Port butt (shoulder) is fine to start off with and pretty easy to pull off. The key to great pulled pork is in the rub, I think, whether it's just salt and pepper, from a recipe, or off the supermarket shelf. At some point you can buy a meat injector and full around with that if you want to.

You described clipping a probe to the rack. If you've only got the one probe it needs to be inside the pork. The temp display on the MES may fluctuate so you need an accurate reading of the pork's IT. If you're just tracking ambient temp you could easily under or overcook the pork. Time in the smoker alone is not an indicator of doneness. The pork butt/shoulder will be done when the IT is between 195-205°. With my ET-733, I clip one probe just above the rack, as you described; the other goes inside the meat. The only time I use a single probe is when smoking ribs.

Be aware that, like beef briskets and chuck roasts, the pork butt will stall between 160-170° IT and could be there for awhile. Some guys foil the pork at this point to help it past the stall more quickly. This is why an probe inside the meat is imperative.


----------



## jmoore1231 (Jan 15, 2015)

One question on pork butt, is foiling necessary at 160F? I honestly prefer a good bark on pulled pork and don't want to run the risk of it getting soft in the foil. What is everyone's experience with this?


----------



## timberjet (Jan 15, 2015)

No it is not necessary to foil. Many folks swear by naked all the way. It will take a little bit longer. Just allow yourself 2 hours per pound and if it get's done early you can wrap it up in foil and towels in a dry cooler and it will still be piping hot for several hours. The longer the rest the better in my opinion up to a point that is.


----------



## plume-o-smoke (Jan 15, 2015)

> The AMNPS is certainly something I've read about and am interested in. I am going to do as you suggest and give a go with the factory wood chip loader on the MES first, to see if I find it suitable. The idea of the AMNPS for long cooks like pork butt or brisket is appealing.


I don't know about doing the chips the 'hard way' at first. I bought the MES specifically because I don't need to babysit it. I just closed my eyes, visualized "the look" my wife would give me when I disappear every half hour all day long to reload chips. And then asked Santa to bring the AMNPS. I never looked back. Ditto the Maverick 732/733. The remote two-probe thermometer is fantastic. No running out to the smoker to check temps for me! All told, I was $210 out the door for everything, delivered, with 5 lbs of pellets.
 


> No it is not necessary to foil. Many folks swear by naked all the way. It will take a little bit longer.

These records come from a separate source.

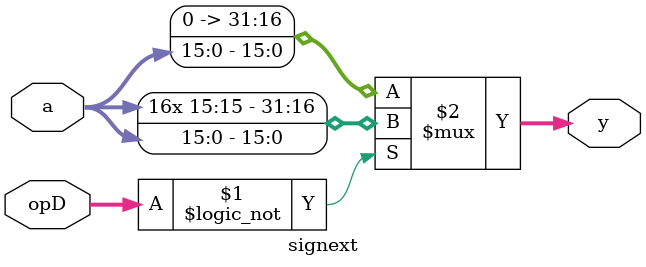
<source format=v>
`timescale 1ns / 1ps


module signext(
	input wire[15:0] a,
	input wire[5:0] opD,
	output wire[31:0] y
    );

	assign y = (opD == 6'b000000) ? {{16{a[15]}},a}: {{16{1'b0}}, a};
endmodule

</source>
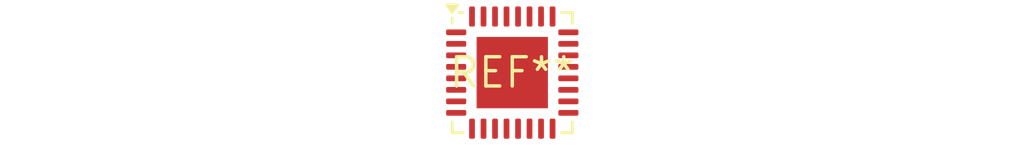
<source format=kicad_pcb>
(kicad_pcb (version 20240108) (generator pcbnew)

  (general
    (thickness 1.6)
  )

  (paper "A4")
  (layers
    (0 "F.Cu" signal)
    (31 "B.Cu" signal)
    (32 "B.Adhes" user "B.Adhesive")
    (33 "F.Adhes" user "F.Adhesive")
    (34 "B.Paste" user)
    (35 "F.Paste" user)
    (36 "B.SilkS" user "B.Silkscreen")
    (37 "F.SilkS" user "F.Silkscreen")
    (38 "B.Mask" user)
    (39 "F.Mask" user)
    (40 "Dwgs.User" user "User.Drawings")
    (41 "Cmts.User" user "User.Comments")
    (42 "Eco1.User" user "User.Eco1")
    (43 "Eco2.User" user "User.Eco2")
    (44 "Edge.Cuts" user)
    (45 "Margin" user)
    (46 "B.CrtYd" user "B.Courtyard")
    (47 "F.CrtYd" user "F.Courtyard")
    (48 "B.Fab" user)
    (49 "F.Fab" user)
    (50 "User.1" user)
    (51 "User.2" user)
    (52 "User.3" user)
    (53 "User.4" user)
    (54 "User.5" user)
    (55 "User.6" user)
    (56 "User.7" user)
    (57 "User.8" user)
    (58 "User.9" user)
  )

  (setup
    (pad_to_mask_clearance 0)
    (pcbplotparams
      (layerselection 0x00010fc_ffffffff)
      (plot_on_all_layers_selection 0x0000000_00000000)
      (disableapertmacros false)
      (usegerberextensions false)
      (usegerberattributes false)
      (usegerberadvancedattributes false)
      (creategerberjobfile false)
      (dashed_line_dash_ratio 12.000000)
      (dashed_line_gap_ratio 3.000000)
      (svgprecision 4)
      (plotframeref false)
      (viasonmask false)
      (mode 1)
      (useauxorigin false)
      (hpglpennumber 1)
      (hpglpenspeed 20)
      (hpglpendiameter 15.000000)
      (dxfpolygonmode false)
      (dxfimperialunits false)
      (dxfusepcbnewfont false)
      (psnegative false)
      (psa4output false)
      (plotreference false)
      (plotvalue false)
      (plotinvisibletext false)
      (sketchpadsonfab false)
      (subtractmaskfromsilk false)
      (outputformat 1)
      (mirror false)
      (drillshape 1)
      (scaleselection 1)
      (outputdirectory "")
    )
  )

  (net 0 "")

  (footprint "VQFN-32-1EP_5x5mm_P0.5mm_EP3.1x3.1mm" (layer "F.Cu") (at 0 0))

)

</source>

A _little bit longer_? Holy wah, my first shoulder stalled _forever_ and I finally foiled it. My next one is an overnight affair. Note my prior comments on the Maverick (on nightstand) and AMNPS (10 hours worry-free smoke). And my $0.02 on foiling shoulders is that *it as trades time for bark.* Yea, it's faster, but it kills most of that nice bark. Both ways work well. [It is, after all, smoked pork!]. I'm a scientist in my day job, so I like to do experiments. Try two shoulders side by side. Foil one, don't foil one. Take notes. Eat. And remember 'more research is needed.'


----------



## daricksta (Jan 15, 2015)

Here's a great article on what causes the stall and how to beat it.

http://amazingribs.com/tips_and_technique/the_stall.html


----------



## timberjet (Jan 15, 2015)

daRicksta said:


> Here's a great article on what causes the stall and how to beat it.
> 
> http://amazingribs.com/tips_and_technique/the_stall.html


The second to the last paragraph says it all though. Traditional is better.


----------



## daricksta (Jan 15, 2015)

timberjet said:


> The second to the last paragraph says it all though. Traditional is better.


As I've written a couple of times, I've yet to see on TV any pros or any BBQ restaurants foil their meats when cooking. But if I have a pork butt or a beef brisket or chuck roast which has stalled for a couple of hours with no sign of moving past it, I might foil because I don't have the hours to babysit that they do and I'm not cooking at the higher temps they are.


----------



## jamesedw1 (Jan 27, 2015)

D something small and work up to the big items. Don't want to get discourages if you smoke a pork shoulder or ribs and it didn't turn out the way you want it. I stated out with chicken qtrs. Then worked my way up


----------



## susieqz (Jan 27, 2015)

i just got the 30 myself. my first smoke was a butt, last saturday.

started the maze, had the maverick oven probe in. went to bed.

didn't even go look at it til after my morning coffee.

everything perfect. got 12 hours of smoke from the maze/.

great way to smoke.

note that i had some trouble getting the temp where i wanted it. allow time to  mess around until the temp is where  it should be.


----------